Tuesday, January 26, 2016

Slavic peoples from Czech to Russia have the Bible to thank for their written language

Slavic tribes from the 7th to 9th centuries in Europe


MISSION TO MORAVIA


Saints Cyril and Methodius holding the Cyrillic alphabet," a mural by Bulgarian iconographer Z. Zograf, 1848, Troyan Monastery


The two brothers, Cyril and Methodius, had grown up near Slavs who had settled in Macedonia and therefore they knew the Slavic language.  Before embarking upon their mission, the evangelists began to prepare an alphabet for the hitherto unwritten language, so that the converts could have the Scriptures and liturgy in their native tongue.  This script, known as Glagolitic, was the forerunner of the form of writing now used in sotuh-eastern Eurpoe and Russia, w hich is called Cyrillic, after the younger brother.  By this means, Orthodox Christianity, and with it the culture of Byzantium, spread among the Slavic tribes.  This Byzantine culture determined the main lines of development for these peoples, especially the Russians, for centuries.  Thus Cyril and Methodius rightely earned the title of 'The Apostles of the Slavs'.

VLADIMIR'S CHOICE


The Baptism of Saint Prince Vladimir, by Viktor Vasnetsov (1890)

The most illustrious fruit of the brothers’ Slavonic influence appeared when the pagan prince of Kiev, Vladimir, officially adopted Orthodoxy as the religion of his state. The magnificent legend of the conversion of the Russians narrates how Vladimir, around 988, decided that the interests of his realm required that he take up one of the major religions. According to the Russian Chronicle, Vladimir sent envoys to investigate Islam, Judaism, Latin, and Byzantine Christianity. The first three failed to suit, but he was won over by the report of those who returned from Constantinople, declaring that when they attended the mass in the great Church of St Sophia they could not tell whether they were on earth or in heaven. Vladimir ordered the mass baptism of the Russians according to the Orthodox form, and Orthodoxy became the state religion of Russia.

Iconostasis in the Cathedral of the Annunciation in the Moscow Kremlin.

Although the details of the legend probably do not record actual history, they do reflect one of the most significant features of Russian Christianity. The forms of worship have always been more important than other aspects, such as theology or ethics. The primary appeal of Orthodoxy was aesthetic, rather than intellectual or moral. Indeed, the name of the religion in Slavonic, Pravoslavie, means ‘true worship’, reflecting the pre-eminence of the liturgy to the Russian mind.



The Baška tablet is an early example of the Glagolitic from Croatia.

• SET PROBLEM 1: Write out the rows starting at the line that has "orange ellipse: rotated 4 degrees clockwise" and stopping after the line that has "orange semicircle: rotated 27", leaving out the picture lines.
The article on the Slavic alphabet and the rows that follow it have nothing to do with each other.

• ENTRIES:
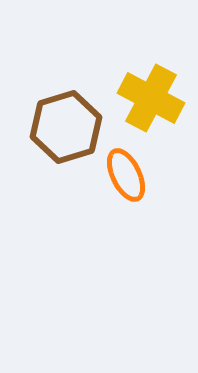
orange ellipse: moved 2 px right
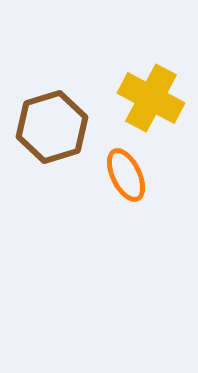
brown hexagon: moved 14 px left
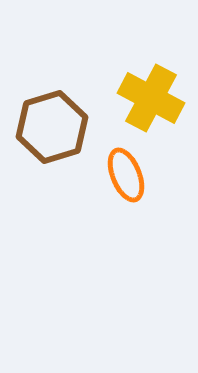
orange ellipse: rotated 4 degrees clockwise
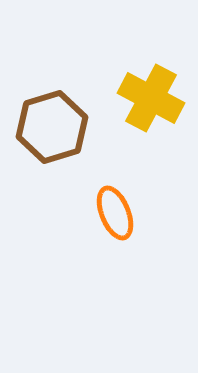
orange ellipse: moved 11 px left, 38 px down
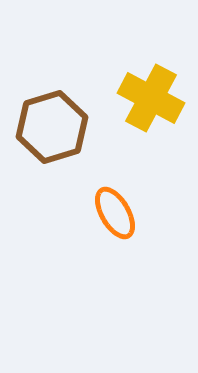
orange ellipse: rotated 8 degrees counterclockwise
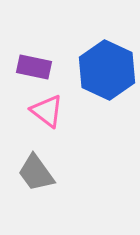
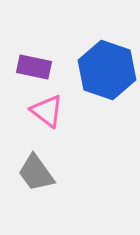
blue hexagon: rotated 6 degrees counterclockwise
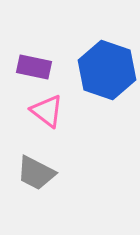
gray trapezoid: rotated 27 degrees counterclockwise
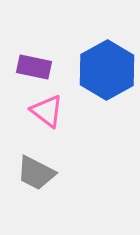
blue hexagon: rotated 12 degrees clockwise
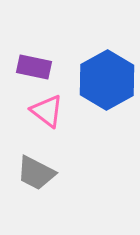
blue hexagon: moved 10 px down
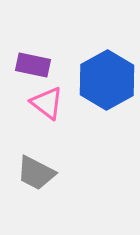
purple rectangle: moved 1 px left, 2 px up
pink triangle: moved 8 px up
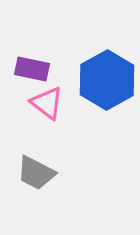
purple rectangle: moved 1 px left, 4 px down
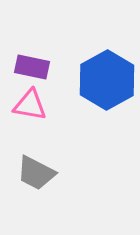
purple rectangle: moved 2 px up
pink triangle: moved 17 px left, 2 px down; rotated 27 degrees counterclockwise
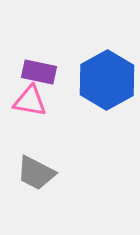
purple rectangle: moved 7 px right, 5 px down
pink triangle: moved 4 px up
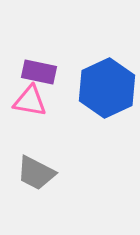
blue hexagon: moved 8 px down; rotated 4 degrees clockwise
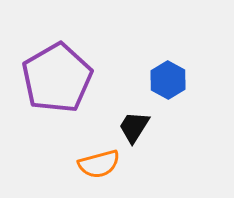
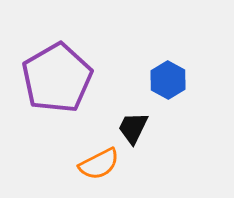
black trapezoid: moved 1 px left, 1 px down; rotated 6 degrees counterclockwise
orange semicircle: rotated 12 degrees counterclockwise
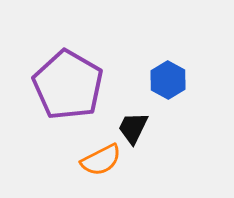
purple pentagon: moved 11 px right, 7 px down; rotated 12 degrees counterclockwise
orange semicircle: moved 2 px right, 4 px up
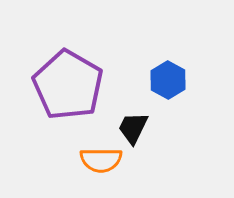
orange semicircle: rotated 27 degrees clockwise
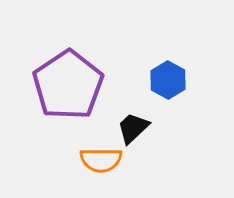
purple pentagon: rotated 8 degrees clockwise
black trapezoid: rotated 21 degrees clockwise
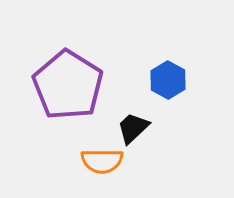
purple pentagon: rotated 6 degrees counterclockwise
orange semicircle: moved 1 px right, 1 px down
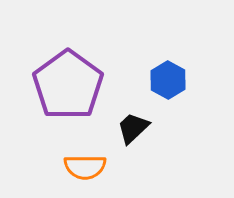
purple pentagon: rotated 4 degrees clockwise
orange semicircle: moved 17 px left, 6 px down
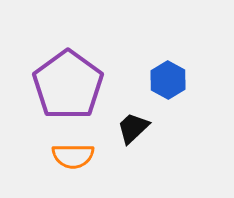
orange semicircle: moved 12 px left, 11 px up
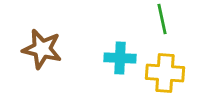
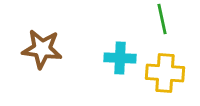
brown star: rotated 6 degrees counterclockwise
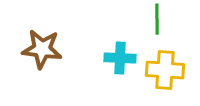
green line: moved 5 px left; rotated 12 degrees clockwise
yellow cross: moved 3 px up
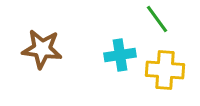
green line: rotated 36 degrees counterclockwise
cyan cross: moved 3 px up; rotated 12 degrees counterclockwise
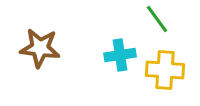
brown star: moved 2 px left, 1 px up
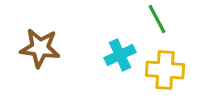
green line: rotated 8 degrees clockwise
cyan cross: rotated 16 degrees counterclockwise
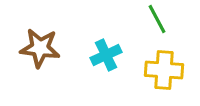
cyan cross: moved 14 px left
yellow cross: moved 1 px left
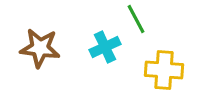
green line: moved 21 px left
cyan cross: moved 1 px left, 8 px up
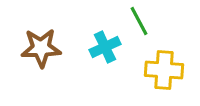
green line: moved 3 px right, 2 px down
brown star: moved 1 px right; rotated 9 degrees counterclockwise
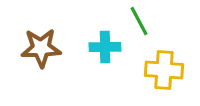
cyan cross: rotated 24 degrees clockwise
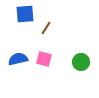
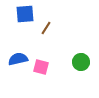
pink square: moved 3 px left, 8 px down
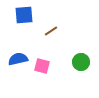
blue square: moved 1 px left, 1 px down
brown line: moved 5 px right, 3 px down; rotated 24 degrees clockwise
pink square: moved 1 px right, 1 px up
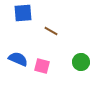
blue square: moved 1 px left, 2 px up
brown line: rotated 64 degrees clockwise
blue semicircle: rotated 36 degrees clockwise
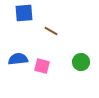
blue square: moved 1 px right
blue semicircle: rotated 30 degrees counterclockwise
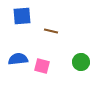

• SET PROBLEM 2: Based on the article on the Slavic alphabet, answer yes or no to each statement and quote the words of the article that settle it: (a) Vladimir sent envoys to look into Islam. (b) Cyril was the older of the two brothers. (c) The Baška tablet comes from Serbia.

• FINAL ANSWER 1:
orange ellipse: rotated 4 degrees clockwise
orange ellipse: moved 11 px left, 38 px down
orange ellipse: rotated 8 degrees counterclockwise
blue hexagon: rotated 6 degrees counterclockwise
gray trapezoid: rotated 27 degrees counterclockwise
blue hexagon: rotated 12 degrees clockwise
blue hexagon: moved 10 px down
purple rectangle: moved 1 px left, 2 px up
pink triangle: moved 8 px up
purple rectangle: moved 1 px left, 4 px down
purple rectangle: moved 2 px up
pink triangle: moved 17 px left, 2 px down; rotated 27 degrees counterclockwise
purple rectangle: moved 7 px right, 5 px down
pink triangle: moved 4 px up
blue hexagon: moved 8 px down; rotated 4 degrees clockwise
black trapezoid: moved 1 px left, 1 px down; rotated 6 degrees counterclockwise
orange semicircle: rotated 12 degrees counterclockwise
purple pentagon: moved 11 px right, 7 px down; rotated 12 degrees counterclockwise
orange semicircle: moved 2 px right, 4 px up
orange semicircle: rotated 27 degrees clockwise

• FINAL ANSWER 2:
(a) Yes: "Vladimir sent envoys to investigate Islam, Judaism, Latin, and Byzantine Christianity."
(b) No: "is called Cyrillic, after the younger brother"
(c) No: "The Baška tablet is an early example of the Glagolitic from Croatia."